Historical Romance 2009: 5 of 5 intemperate misses.

Monday, April 19, 2010

Robin McKinley "Sunshine"

Did I say to myself while reading this book, "It's just a classic fantasy quest tale: and really, the angst sections go on a bit too long and her worries about demon blood seem silly." Yes, my logical mind registered these judgments.

And did I think, the vampire thing is sooooo overdone at this point, I'm surprised Robin McKinley would go there (not knowing that this was written in 2003 but still...). Yes, I thought that. So why did this book seem to squirm back toward my hand every time I put it down, like one of Rae's charms in her glove compartment. Why did I carry it with me everywhere just in case I had an extra second? Why did I finish it and sit staring at the cover for ten minutes just luxuriating. Then when I felt the cover was inadequate to the beauty of the book (and this cover is awesome) why did I have to go back over all of their conversations, just to see what I had missed, forgotten, not entirely understood?

Because that's how Robin McKinley gets me every time. Were there problems, yes. But in this book she takes the simple fantasy quest framework and adds something very very important. First she walks us through what it might cost someone to accept their 'special' status as the world saver. Then she lingers after the successful destruction of evil to recognize what it might have cost the warriors. What does it cost someone to even face and recognize that kind of evil, what does it cost someone to learn that they are capable of destroying that evil, not because they are so above it, but because they have some affinity for it. I can leap from this fantasy to Darfur much too easily. That is the mark of an exceptional author.

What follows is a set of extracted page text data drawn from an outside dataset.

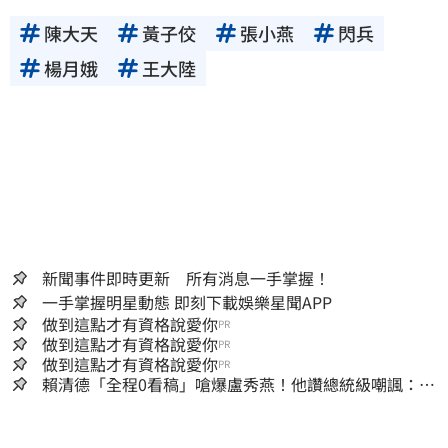
陳大天
黃子佼
張小燕
閃兵
楊月娥
王大陸
新聞事件即時更新 所有消息一手掌握！
一手掌握明星動態 即刻下載娛樂星聞APP
做到這點才有資格說愛你
PR
做到這點才有資格說愛你
PR
做到這點才有資格說愛你
PR
賴清德「全程0看稿」嗆爆盧秀燕！他讚總統級嘲諷：把
8年總帳一次掀翻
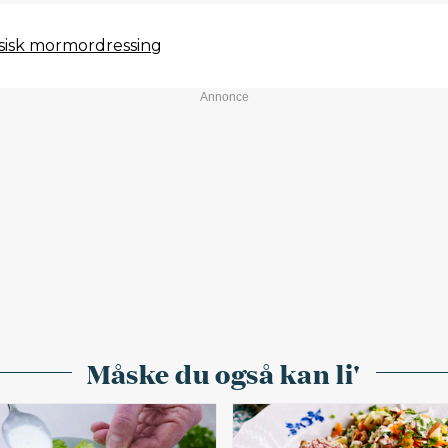
ssisk mormordressing
Måske du også kan li'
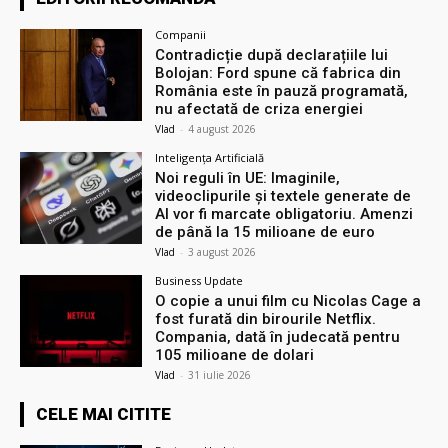
Companii
Contradicție după declarațiile lui
Bolojan: Ford spune că fabrica din
România este în pauză programată,
nu afectată de criza energiei
Vlad
-
4 august 2026
Inteligența Artificială
Noi reguli în UE: Imaginile,
videoclipurile și textele generate de
AI vor fi marcate obligatoriu. Amenzi
de până la 15 milioane de euro
Vlad
-
3 august 2026
Business Update
O copie a unui film cu Nicolas Cage a
fost furată din birourile Netflix.
Compania, dată în judecată pentru
105 milioane de dolari
Vlad
-
31 iulie 2026
CELE MAI CITITE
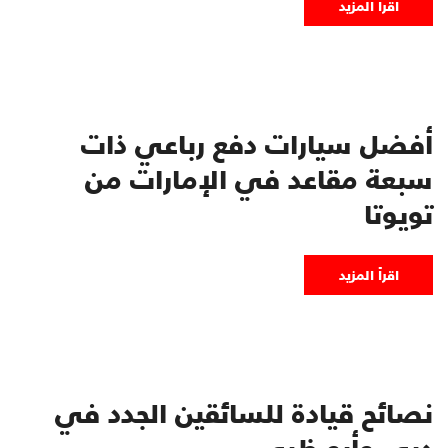
اقرأ المزيد
أفضل سيارات دفع رباعي ذات
سبعة مقاعد في الإمارات من
تويوتا
اقرأ المزيد
نصائح قيادة للسائقين الجدد في
دبي وأبو ظبي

Fantasy Vampire Novel 2003: 5 out of 5 black silk shirts.

Monday, April 12, 2010

Tessa Dare "The Goddess of the Hunt"

It's hard to be a good book that's read after an amazing book. Hmmm. Lucy is the perpetual little sister to a group of her older brother's friends. She's been madly in love with one of them forever and decides that to finally change her status with the group and gain Toby's attention she must dally with one of them. She picks Jeremy.

This is a cute plot device but to work it has to be a sweet, honest and funny book, like a Julia Quinn.

Then we have Jeremy whose brother died when he was eight, his father was distant even before the tragedy and afterwords his mother falls apart who was the only source of love he had. This is another good basis for character development, emotionally stunted hero, but to work it has to be gut wrenching, which is hard when you've started out on the lighter Julia Quinn path.

Not that the book doesn't work at all, the first half focuses on the lighter sillier self delusions, the second half the more angsty problems of the hero. A lot of the book is very good, well written, likable characters, plot moves along at a good pace. There are just moments when it feels like the dough is stretched too thin. Why does Lucy not explain to Jeremy her tears? What in the hell is up with the Sophia character?

And to be fair, if you've read Meredith Duran, you'll understand my nitpicking when I say, I just finished Duke of Shadows before I read The Goddess of the Hunt. That is a very hard act to follow.

Historical Romance 2009: 4 out of 5 small filthy tenant boys.